Investigation of transcription and translation from sORFs and altORFs in naive B and T cells in M. musculus

Abstract

Identification of transcription and translation from noncoding regions augmented the complexity of the genome, a problem further compounded by novel open reading frames (ORFs) present within noncoding as well as genic regions with as of yet unclear functions. In this study, we investigated two novel ORFs: short ORFs (sORFs) and alternative ORFs (altORFs), within mouse naive B and T cells.

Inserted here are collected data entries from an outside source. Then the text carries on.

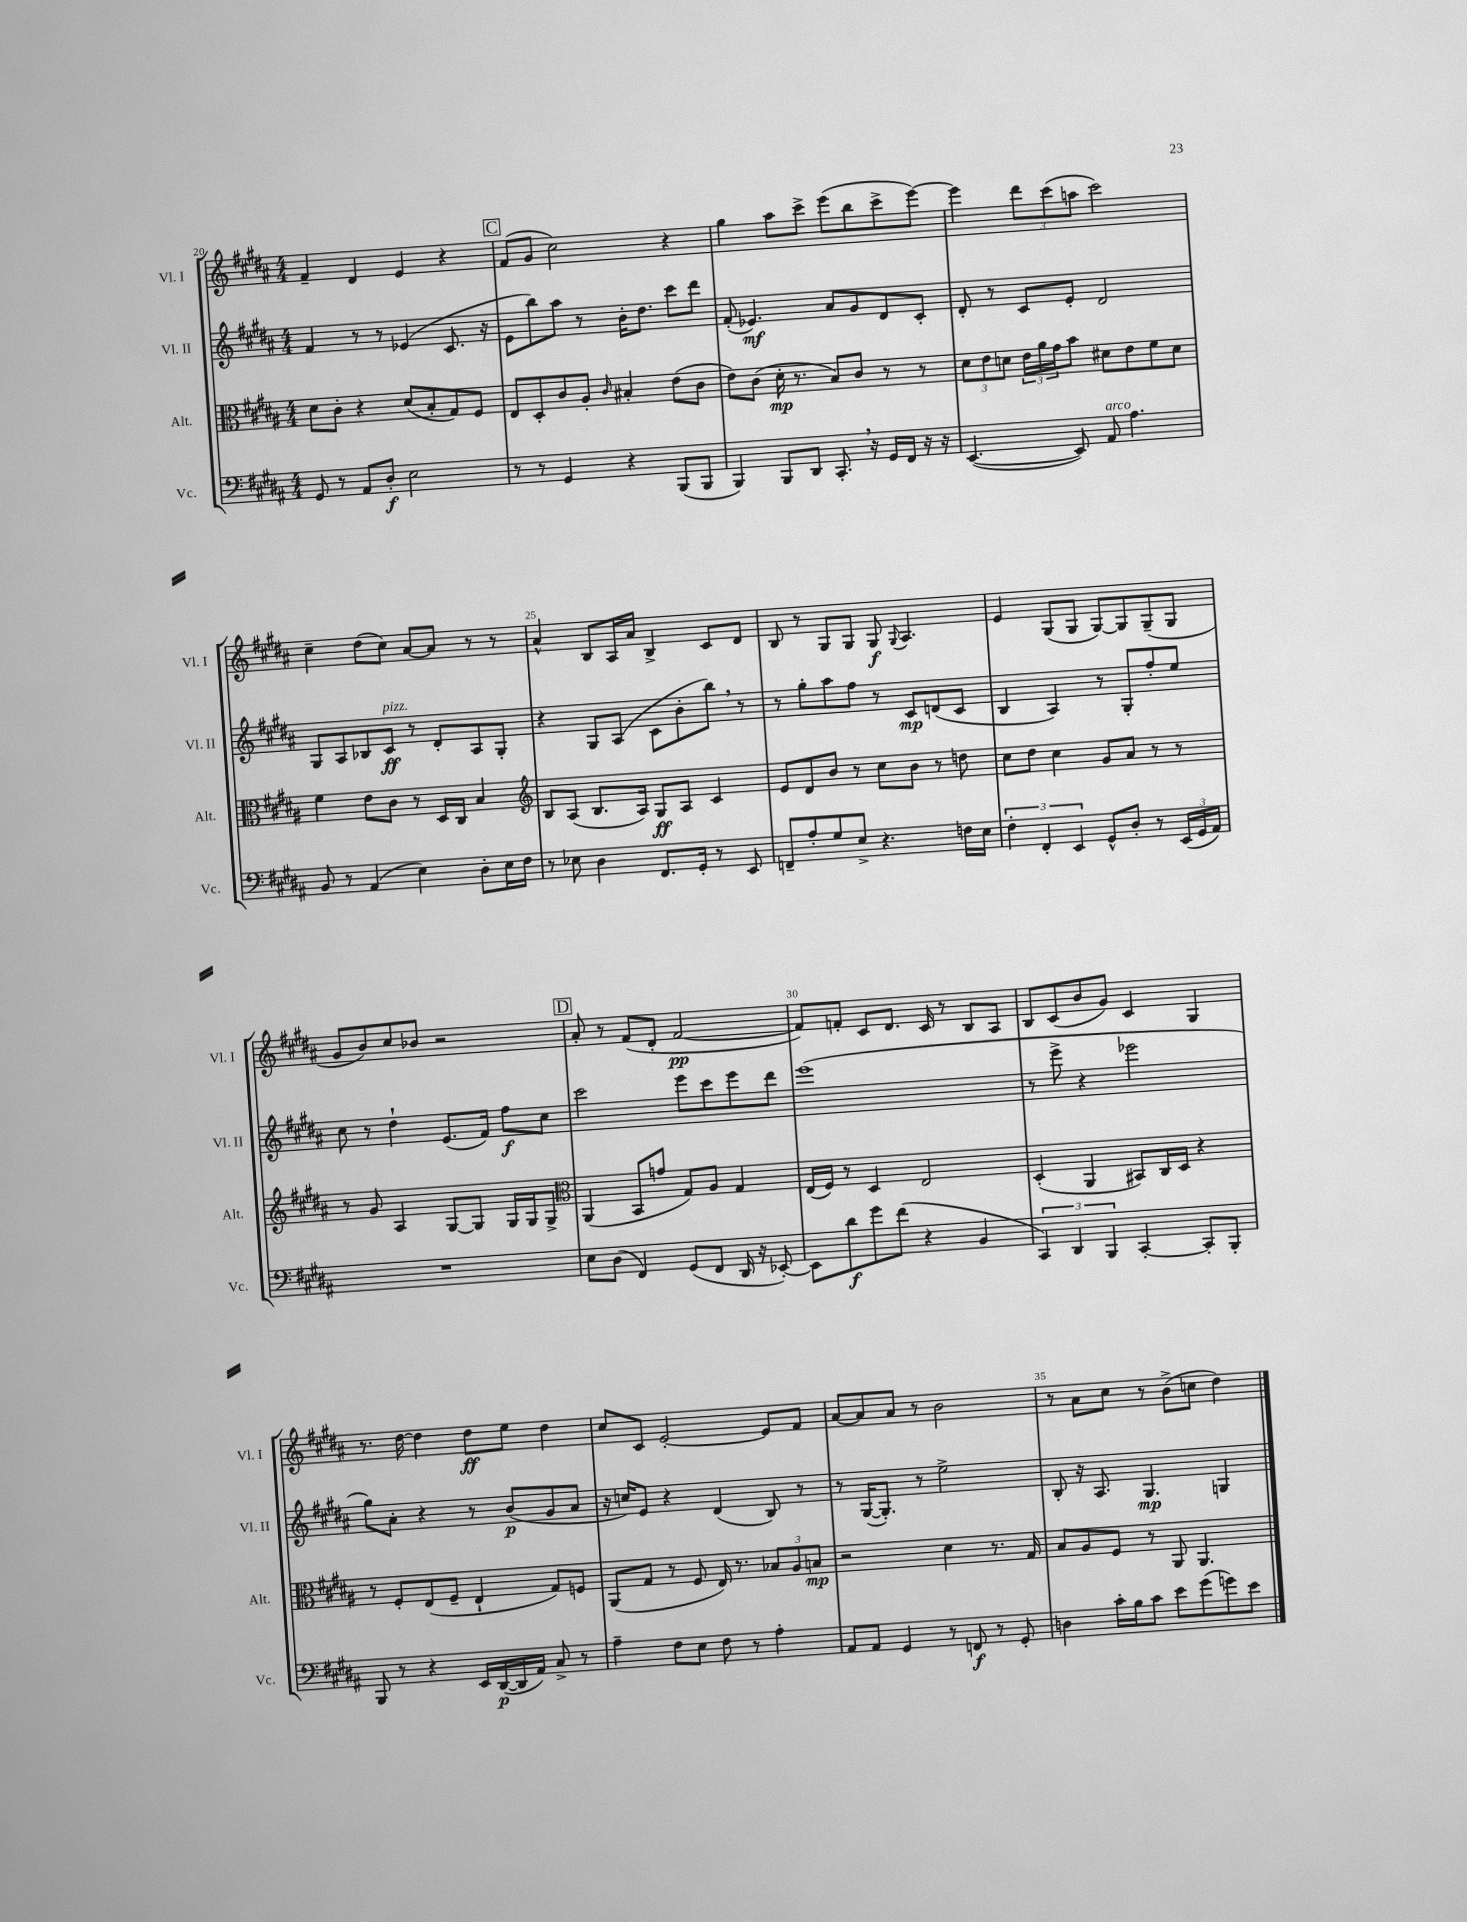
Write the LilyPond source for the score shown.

<<
\new StaffGroup <<
\new Staff = "s0" \with { instrumentName = "Vl. I" shortInstrumentName = "Vl. I" } {
    \clef treble \key b \major \numericTimeSignature \time 4/4
    fis'4-- dis'4 e'4 r4 |
    \mark \markup { \box "C" } fis'8( gis'8 cis''2) r4 |
    gis''4 ais''8 cis'''8-> e'''8( b''8 cis'''8-> e'''8~) |
    e'''4 \tuplet 3/2 { dis'''8 cis'''8( a''8 } cis'''2) |
    cis''4-- dis''8( cis''8) ais'8~ ais'8 r8 r8 |
    ais'4-^ b8 ais16 ais'16 b4-> cis'8 dis'8 |
    b8 r8 gis8 gis8 gis8\f \appoggiatura { gis8 } ais4. |
    e'4 gis8( gis8 gis8~) gis8 gis8--( gis8 |
    gis'8 b'8) cis''8 bes'8 r2 |
    \mark \markup { \box "D" } ais'8-. r8 fis'8( dis'8-. fis'2~\pp |
    fis'8) f'8-. cis'8 dis'8. cis'16 r8 b8 ais8 |
    b8 cis'8( b'8 gis'8) cis'4 gis4 |
    r8. dis''16~ dis''4 dis''8\ff e''8 dis''4 |
    cis''8 cis'8 e'2~-. e'8 fis'8 |
    ais'8~ ais'8 ais'8 r8 b'2 |
    r8 ais'8 cis''8 r8 b'8->( c''8 dis''4) \bar "|." |
}
\new Staff = "s1" \with { instrumentName = "Vl. II" shortInstrumentName = "Vl. II" } {
    \clef treble \key b \major \numericTimeSignature \time 4/4
    fis'4 r8 r8 ees'4( cis'8. r16 |
    \mark \markup { \box "C" } e'8 b''8) ais''8 r8 b'16-. dis''8. cis'''8 dis'''8 |
    fis'8-.( ees'4.\mf) ais'8 gis'8 dis'8 cis'8-. |
    dis'8-. r8 cis'8 e'8-. dis'2 |
    gis8 ais8 bes8 cis'8\ff^\markup { \italic "pizz." } r8 dis'8-. ais8 gis8-. |
    r4 gis8 ais8( cis'8 b'8-. b''8) \breathe r8 |
    r8 gis''8-. ais''8 fis''8 r8 cis'8\mp d'8( cis'8 |
    b4 ais4) r8 gis8-. fis''8-. e''8 |
    cis''8 r8 dis''4-! e'8.( fis'16) fis''8\f cis''8 |
    \mark \markup { \box "D" } cis'''2 e'''8 cis'''8 e'''8 dis'''8 |
    e'''1( |
    r8 e'''8-> r4 ees'''2 |
    gis''8) ais'8-. r4 r8 b'8\p( gis'8 ais'8 |
    r16 c''16) e'8 r4 dis'4( b8) r8 |
    r8 gis16~( gis8.-.) r8 e''2-> |
    b8-. r16 ais8. gis4.\mp g4 \bar "|." |
}
\new Staff = "s2" \with { instrumentName = "Alt." shortInstrumentName = "Alt." } {
    \clef alto \key b \major \numericTimeSignature \time 4/4
    dis'8 cis'8-. r4 dis'8( b8-. gis8) fis8 |
    \mark \markup { \box "C" } e8 dis8-. cis'8 ais8-. \grace { cis'16 } bis4-. e'8( cis'8 |
    e'8) cis'8( dis'16-.\mp r8. b8) cis'8 r8 r8 |
    \tuplet 3/2 { dis'8 e'8 d'8 } \tuplet 3/2 { e'16 ais'16 gis'16 } b'8 dis'8 e'8 fis'8 dis'8 |
    fis'4 e'8 cis'8 r8 dis16 cis16 b4 |
    \clef treble b8 ais8( b8. ais16) gis8\ff ais8 cis'4 |
    e'8 dis'8 b'8 r8 cis''8 b'8 r8 d''8 |
    cis''8 dis''8 cis''4 gis'8 ais'8 r8 r8 |
    r8 gis'8 ais4 gis8~ gis8 gis16 gis16 gis8-> |
    \mark \markup { \box "D" } \clef alto ais,4( b,8 g'8 gis8) ais8 gis4 |
    e16( fis16) r8 dis4 e2 |
    dis4-.( ais,4 bis,8) cis16 dis16 r4 |
    r8 fis8-. e8( fis8-- e4-! gis8) f8 |
    ais,8( gis8 r8 fis8 e16) r8. \tuplet 3/2 { bes8 ais8 b8\mp } |
    r2 dis'4 r8. gis16 |
    b8 ais8 fis8 r8 ais,8 ais,4. \bar "|." |
}
\new Staff = "s3" \with { instrumentName = "Vc." shortInstrumentName = "Vc." } {
    \clef bass \key b \major \numericTimeSignature \time 4/4
    gis,8 r8 ais,8 dis8-.\f e2 |
    \mark \markup { \box "C" } r8 r8 gis,4 r4 b,,8( b,,8 |
    b,,4) b,,8 dis,8 cis,8.-. \breathe r16 gis,16 fis,16 r16 r16 |
    e,4.~( e,8) ais,8^\markup { \italic "arco" } ais4. |
    b,8 r8 ais,4( e4) dis8-. e16 fis16 |
    r8 ees8 dis4 fis,8. gis,16-. r8 e,8 |
    f,8-- ais8-. gis8 e8-> r4. f16 e16 |
    \tuplet 3/2 { fis4-. fis,4-. e,4 } gis,8-^ dis8-. r8 \tuplet 3/2 { e,16( gis,16 ais,16) } |
    R1 |
    \mark \markup { \box "D" } e8 dis8( fis,4) gis,8( fis,8 dis,16 r16 ees,8~-.) |
    ees,8 dis'8\f gis'8 fis'8( r4 b,4 |
    \tuplet 3/2 { cis,4) dis,4 b,,4 } cis,4~-. cis,8-. b,,8-. |
    b,,8 r8 r4 e,16 dis,16~\p( dis,16 ais,16) cis8-> r8 |
    ais4-- fis8 e8 fis8 r8 ais4-. |
    ais,8 ais,8 gis,4 r8 f,8\f r8 gis,8-. |
    d4 cis'16-. b16 cis'8 e'8 gis'8( g'8) e'8 \bar "|." |
}
>>
>>
\layout { \context { \Score currentBarNumber = #20 \override BarNumber.break-visibility = ##(#f #t #t) barNumberVisibility = #(every-nth-bar-number-visible 5) } }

We established evidence of transcription for 2721 sORFs and 4251 altORFs and found 3604 sORFs and 2104 altORFs to be translated. We also identified 289 sORFs and 980 altORFs as differentially expressed (DE) between B and T cells. Furthermore, PCA analysis indicated that transcript expression levels of these novel ORFs are significant and sufficient to distinguish between the two cell types. Additionally, differential methylation (DM) analysis of these differentially expressed novel ORFs and protein-coding transcripts allowed us to identify 117, 139 and 1398 DMRs upstream, downstream and within the body of DE sORFs, 199, 257 and 28497 near DE altORFs and 1712,1679 and 24910 near protein-coding transcripts. Moreover, 46 sORFs containing DMRs were identified in the upstream and downstream regions of protein-coding transcripts indicating that expression of DE protein-coding transcripts might be affected by sORFs. Also, we found no evidence of LINE/SINE repeat elements regulating expression of DE sORFs. Here, we present a framework for a systematic investigation of transcription and translation from novel ORFs that could be utilized to ascertain their functions or identify potential diseases variants present within them.